▸ Task goal: Whenever the word "works" appears in a line of the data below, copy that line.

+++ Material provided +++

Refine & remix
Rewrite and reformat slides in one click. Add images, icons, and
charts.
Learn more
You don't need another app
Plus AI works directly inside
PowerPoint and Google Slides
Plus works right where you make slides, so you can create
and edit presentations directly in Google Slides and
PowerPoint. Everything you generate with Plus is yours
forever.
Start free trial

+++
+++ Material provided +++

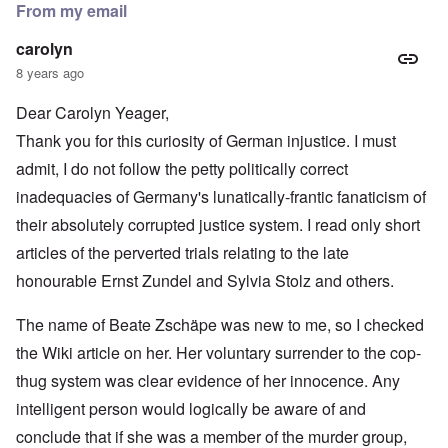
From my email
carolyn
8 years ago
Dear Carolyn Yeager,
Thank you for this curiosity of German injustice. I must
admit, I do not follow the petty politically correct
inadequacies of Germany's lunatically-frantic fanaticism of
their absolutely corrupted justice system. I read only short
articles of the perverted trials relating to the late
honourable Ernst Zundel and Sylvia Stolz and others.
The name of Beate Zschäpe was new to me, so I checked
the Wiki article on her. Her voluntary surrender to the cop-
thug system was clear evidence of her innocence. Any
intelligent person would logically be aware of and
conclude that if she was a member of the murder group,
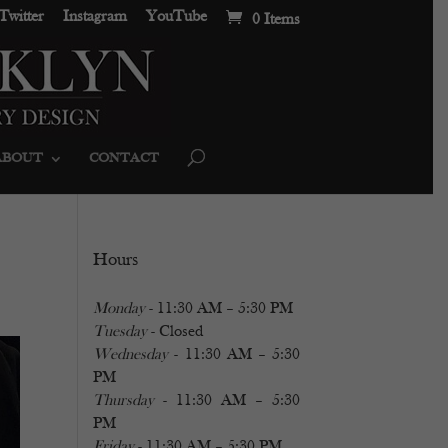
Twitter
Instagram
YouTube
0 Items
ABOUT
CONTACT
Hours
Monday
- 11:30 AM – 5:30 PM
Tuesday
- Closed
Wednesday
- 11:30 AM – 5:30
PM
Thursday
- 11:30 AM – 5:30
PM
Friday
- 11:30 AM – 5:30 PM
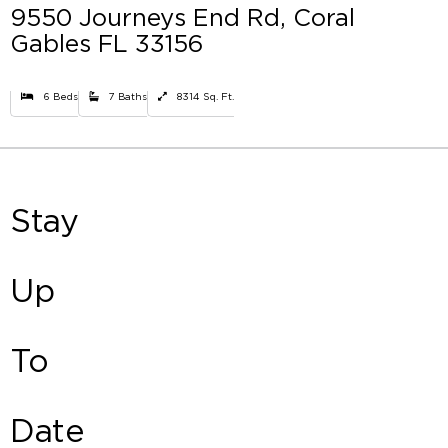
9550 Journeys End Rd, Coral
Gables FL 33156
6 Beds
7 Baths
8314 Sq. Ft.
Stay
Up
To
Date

+++
+++ Material provided +++

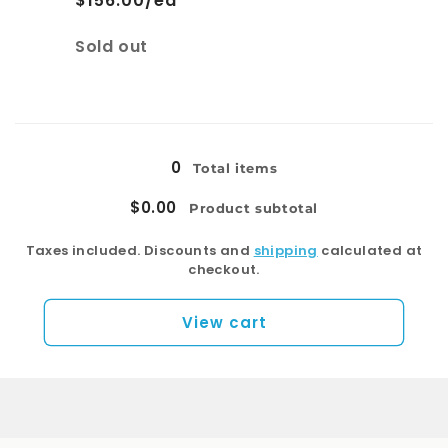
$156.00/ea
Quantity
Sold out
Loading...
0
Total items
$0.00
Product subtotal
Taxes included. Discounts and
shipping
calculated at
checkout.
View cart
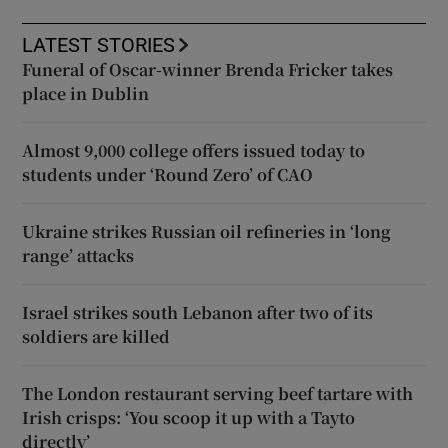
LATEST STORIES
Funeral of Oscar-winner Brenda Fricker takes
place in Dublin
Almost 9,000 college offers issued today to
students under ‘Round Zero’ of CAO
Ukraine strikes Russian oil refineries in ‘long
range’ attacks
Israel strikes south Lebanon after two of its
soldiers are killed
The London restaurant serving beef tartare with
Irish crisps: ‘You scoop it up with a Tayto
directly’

+++

▸ Response for this exercise:
Plus AI works directly inside
Plus works right where you make slides, so you can create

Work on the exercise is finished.